_EXERCISES TO COMPLETE_:
**1.** Write out the part of the Fidrych text that opens with the words containing "Chapter 8. Pawtucket." and closes with "June 28, 1983.".
**2.** Using the Fidrych text, answer each question briefly.
(a) Which year was the last year of Fidrych's Tiger contract?
(b) For which team did Fidrych sign a minor league contract to pitch?
(c) What did Dr. James Andrews discover during Fidrych's examination?

_GIVEN TEXT_:
Chapter 7. The Long Road Back. Fidrych enjoyed a successful 1978 spring training and regular season start, but his arm injury soon affected his ability to throw and the Tigers sent him back to the minor leagues. However, he was unable to pitch effectively at the lower level and was placed on the injured list for the remainder of the season. During his period of inactivity he was examined by the country's top doctors, none of whom could properly diagnose the injury. At the time, arthroscopic examinations and diagnosis had not yet become popular. Fidrych was ineffective in 1979, the last year of his Tiger contract. Nonetheless, he was invited to spring training in 1980, but continued to struggle in the minor leagues during the 1980 and 1981 seasons.

Chapter 8. Pawtucket. Fidrych attempted to restart his career in the Boston Red Sox organization and signed a minor league contract to pitch for the Pawtucket Red Sox. He finished the season with a 6–8 record but still drew sold out crowds. He returned in 1983, but his struggles continued and he voluntarily retired on June 28, 1983.

Chapter 9. Northboro Redux. After his baseball career ended, Fidrych retired to Northboro and worked on his 123 acre farm that he had purchased with his baseball earnings. His popularity remained and was the subject of many media features and interviews. In 1985, friends referred him to a young physician, Dr. James Andrews, who was pioneering the use of arthroscopy to examine joint injuries. During Fidrych's examination, Andrews discovered two severe tears in his rotator cuff. Andrews repaired the injuries and for the first time in eight years, Fidrych was pain-free. Unfortunately, at the age of 32, he was beyond the point of making a return to professional baseball. In the years following, Fidrych married, had children, and established himself as a successful business man, operating his farm and working as an independent construction contractor. He also volunteered for and worked with a number of charities. On April 13, 2009, he died in an accident while repairing one of his trucks on his farm.

In the book's epilogue, Wilson discusses Fidrych's career with former teammates. The last portion of the book is Wilson's acknowledgements.

_EXCERPTED DATA_:
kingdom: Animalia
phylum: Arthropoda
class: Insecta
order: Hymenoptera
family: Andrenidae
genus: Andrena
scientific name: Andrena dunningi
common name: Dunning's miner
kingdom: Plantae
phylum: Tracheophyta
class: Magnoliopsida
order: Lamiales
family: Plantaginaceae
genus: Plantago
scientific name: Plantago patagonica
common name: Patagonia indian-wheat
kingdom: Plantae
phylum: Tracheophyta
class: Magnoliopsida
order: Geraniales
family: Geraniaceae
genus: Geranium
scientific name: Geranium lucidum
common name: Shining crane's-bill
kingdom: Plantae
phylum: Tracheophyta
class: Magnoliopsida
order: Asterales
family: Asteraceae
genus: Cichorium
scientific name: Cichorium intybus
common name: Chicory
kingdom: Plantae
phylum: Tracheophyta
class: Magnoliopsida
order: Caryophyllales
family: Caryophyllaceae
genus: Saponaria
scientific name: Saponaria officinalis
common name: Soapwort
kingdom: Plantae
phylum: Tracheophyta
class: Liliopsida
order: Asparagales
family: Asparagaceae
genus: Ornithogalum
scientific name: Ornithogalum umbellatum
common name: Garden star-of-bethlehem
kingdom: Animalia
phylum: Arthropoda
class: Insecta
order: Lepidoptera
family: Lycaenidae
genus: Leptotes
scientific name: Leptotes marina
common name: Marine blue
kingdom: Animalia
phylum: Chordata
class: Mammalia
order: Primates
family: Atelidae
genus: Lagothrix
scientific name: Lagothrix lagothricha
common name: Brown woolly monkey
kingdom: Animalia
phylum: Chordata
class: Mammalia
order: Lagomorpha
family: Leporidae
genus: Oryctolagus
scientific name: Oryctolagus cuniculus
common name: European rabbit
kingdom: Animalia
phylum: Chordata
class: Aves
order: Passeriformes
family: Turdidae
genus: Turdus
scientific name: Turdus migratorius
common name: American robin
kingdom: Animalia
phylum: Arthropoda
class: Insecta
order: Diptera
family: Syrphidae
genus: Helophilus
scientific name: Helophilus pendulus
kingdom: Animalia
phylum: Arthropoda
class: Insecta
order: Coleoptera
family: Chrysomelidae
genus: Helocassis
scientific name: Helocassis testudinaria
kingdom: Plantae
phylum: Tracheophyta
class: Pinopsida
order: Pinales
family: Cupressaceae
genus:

_RESULTS IN ORDER_:
**1.**
Chapter 8. Pawtucket. Fidrych attempted to restart his career in the Boston Red Sox organization and signed a minor league contract to pitch for the Pawtucket Red Sox. He finished the season with a 6–8 record but still drew sold out crowds. He returned in 1983, but his struggles continued and he voluntarily retired on June 28, 1983.

**2.**
(a) 1979
(b) The Pawtucket Red Sox
(c) Two severe tears in his rotator cuff